Perhaps you remember the Cravendale milk adverts in which a set of farmyard toys are amusingly animated to display their allegiance to a particular brand of milk. These were made by animators Vincent Patar and Stephane Aubier, based on a series of short animations called A Town Called Panic, which were similarly mental. This is a feature length version of those animations.

The basic idea here seems to be to create the kinds of surreal adventures that kids of about age six have their toys go through. A cowboy (called Cowboy), an indian (called Indian) and a Horse (called Horse) live together and have a series of misadventures, mostly caused Cowboy and Indian doing ill-advised things while Horse (the brains of the operation) is otherwise occupied. It all starts when Cowboy and Indian attempt to order 50 bricks online, to build Horse a barbeque for his birthday, only they accidentally order 50 million bricks. This leads to their house getting crushed by 50 million bricks. They attempt to rebuild, but every time they do, the house gets nicked overnight. Which leads them to track down the culprits, which leads them on a subterranean chase after a bunch of weird fish-men.

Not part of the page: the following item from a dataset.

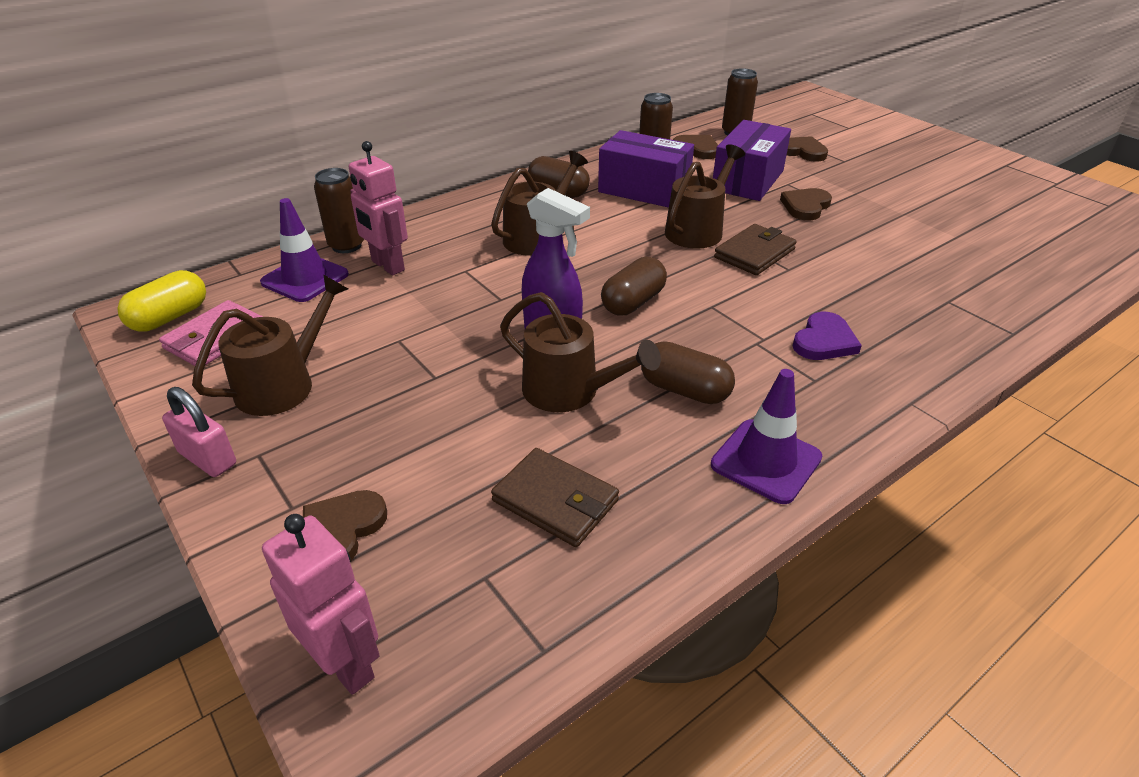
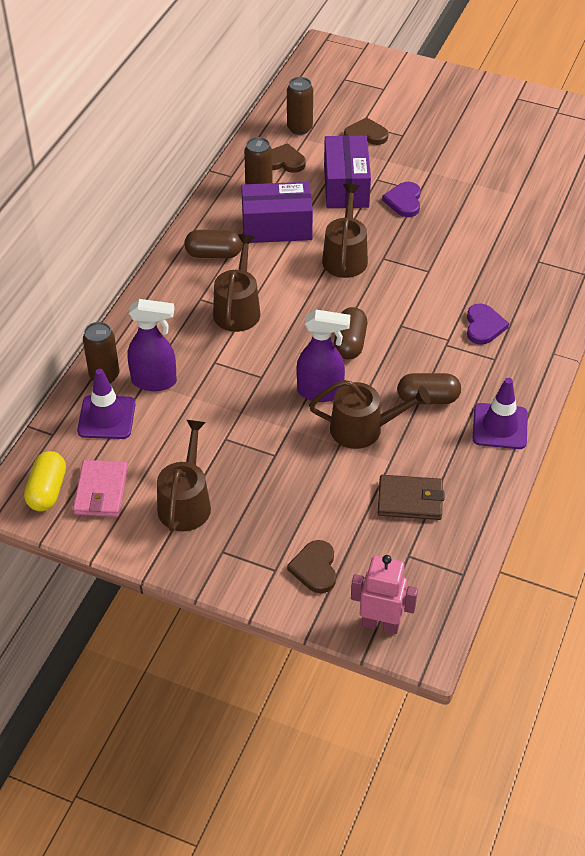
camera: 30 degrees left, 10 degrees up
(208, 458) = (195, 567): pink padlock -> none
(387, 266) = (155, 381): pink robot -> purple spray bottle
(754, 253) = (398, 265): brown wallet -> none
(805, 206) = (404, 201): brown heart -> purple heart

It goes on from there and gets odder. If you've ever tried to tell a story to a young child, and asked them to contribute weird ideas to incorporate into the story, you'll have come up with something similar yourself. It's very inventive, in the sense that it's continually inventive. I wouldn't have said that it's frequently laugh out loud funny, but rather there's a constant stream of odd ideas, and amusing twist. The animation style is deliberately crude, and often there are great little moments where that is highlighted in amusing ways. I wouldn't say that it's exactly genius, but it's certainly above and beyond the norm, and you kind of stagger out at the end, blinking, wondering what just happened.

If the thing has a real weakness, it's the voice talent. In that the main characters all seem to shout at each other all the time. I imagine in a five minute cartoon, that's all highly amusing. Over 75 minutes, it's kind of wearing.

Overall, though, it's very entertaining to have someone basically be insane at you for 75 minutes. It doesn't let up, and there's never a dull moment. It's not going to make you think very hard, or leave you with a deep emotional message. On the other hand, it does have a giant robot penguin operated by three mad scientists, and for no readily explained reason. And what's not to like about that?